Now, my butterflies had butterflies. I had just had my very first New York City job interview. It was at the same firm I had interned at, so I felt comfortable if not totally confident. I had carried a folded-up postcard inside the breast pocket of my suit for good luck. It—comically—had a picture of Garrison Towers, the building that had made Conner famous, on the front of it. The back read:
Darling Julia,
Look at you! Look AT YOU! You have done it. You have fought through so many hard things to get this dream. You have gone through so much to create this life for yourself. You are an inspiration to me, and you will be an inspiration to many. No matter what your future holds from here, please remember how very proud I am of all you are and all you do.
All my love,
Babs
As I put my hand to my pocket, I had a flashback of standing with Sarah in the airport bathroom, removing my wedding gown, of her telling me I deserved someone who wrote me love letters. I realized now that I had had that all along.
As I rode the elevator down to the first floor, I marveled at the idea that I might get to work in this big city with these huge buildings all around me, that I might get to learn from the greats. Jumping off this ledge all alone was a little scary, of course. But I had prepared for this. I was ready.
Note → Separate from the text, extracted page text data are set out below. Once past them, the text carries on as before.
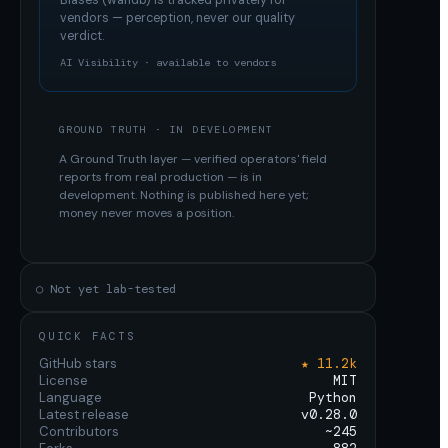
Biases (wandb)
is tracked privately for
vendors — perception, never our quality
verdict.
AI Visibility · available to vendors
GROUND TRUTH · IN DEVELOPMENT
A Ground Truth layer — verified operators' field
reports from real production — is in
development. Nothing is published here yet;
money never moves a position.
○ Not yet lab-tested
QUICK FACTS
GitHub stars
★ 11.2k
License
MIT
Language
Python
Latest release
v0.28.0
Contributors
~245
I walked across the marble floor and out the revolving door. I was looking down at my feet—revolving doors always made me a little nervous—and, as I stepped out onto the sidewalk, I almost ran right smack into a man.
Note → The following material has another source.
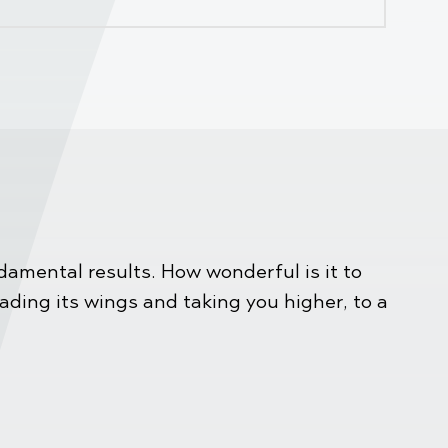
amental results. How wonderful is it to
eading its wings and taking you higher, to a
“Oh, I’m so sorry,” I said, looking up. Then I laughed, my nerves from the interview floating away, the sheer absurdity of this moment not quite taking hold yet. “It’s you,” I said.
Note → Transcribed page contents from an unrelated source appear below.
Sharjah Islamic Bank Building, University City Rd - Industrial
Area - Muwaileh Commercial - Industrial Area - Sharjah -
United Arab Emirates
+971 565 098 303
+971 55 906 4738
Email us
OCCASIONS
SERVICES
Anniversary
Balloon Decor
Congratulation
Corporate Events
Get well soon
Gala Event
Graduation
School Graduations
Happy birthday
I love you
“It’s you,” he responded, grinning at me.
I stood quietly for a moment, letting the serendipity of it all, the glow of standing in the presence of Conner Howard, wash over me. “How did you know I would be here?!” I exclaimed.
He laughed. “Well, I received a postcard at my office with very specific instructions from someone named—”
“Babs?”
He nodded.
“My grandmother,” I said. Why was I not surprised? She was the very best kind of meddler.
“You hungry?”
“Starved.”
“Your grandmother said I should take you to Sarabeth’s because you really like their pancakes. And she made sure to mention that she’d like you to bring a bottle or two of syrup back home to her.”
I laughed. Oh, Babs. “I can’t bring syrup in my carry-on,” I said.
“Then you’d better mail it,” Conner said, wide-eyed. “I don’t know this woman, but I can assure you I don’t want to cross her.”
Conner reached his hand out to me. I took it, and we started walking in the direction of Central Park—and Sarabeth’s. We stopped briefly in front of the Pulitzer statue across from the Plaza. The bronze nude of Pomona, the goddess of abundance, was located in perhaps one of the most bustling areas of New York. I wondered how many times people walked past her in a day, never realizing that they were passing in front of the work of one of the world’s greatest sculptors, Karl Bitter.
“Have you ever been to Biltmore Estate?” I asked Conner.
He shook his head.
“There are several Bitter pieces there,” I said, thinking of Boy Stealing Geese and the Fashionable Romance exhibit that day with Babs when I remembered how strong I could be, when I realized that if my grandmother could move forward in her life so could I.
“Did you know that it was actually Konti who finished this sculpture, not Bitter?” Conner asked.
I shook my head.
“Karl Bitter was killed the night he finished the plaster mold of this statue. He pushed his wife, his great love, out of the way of an oncoming car, and he was crushed by it.”
It made me cringe. “How awful,” I said. “I had no idea. But just think of that, of your legacy standing tall and proud in the center of the greatest city in the world, of being immortalized in that way.” I gasped. “Like you, Conner. You have created something lasting and real, something that will stand in this city forever.”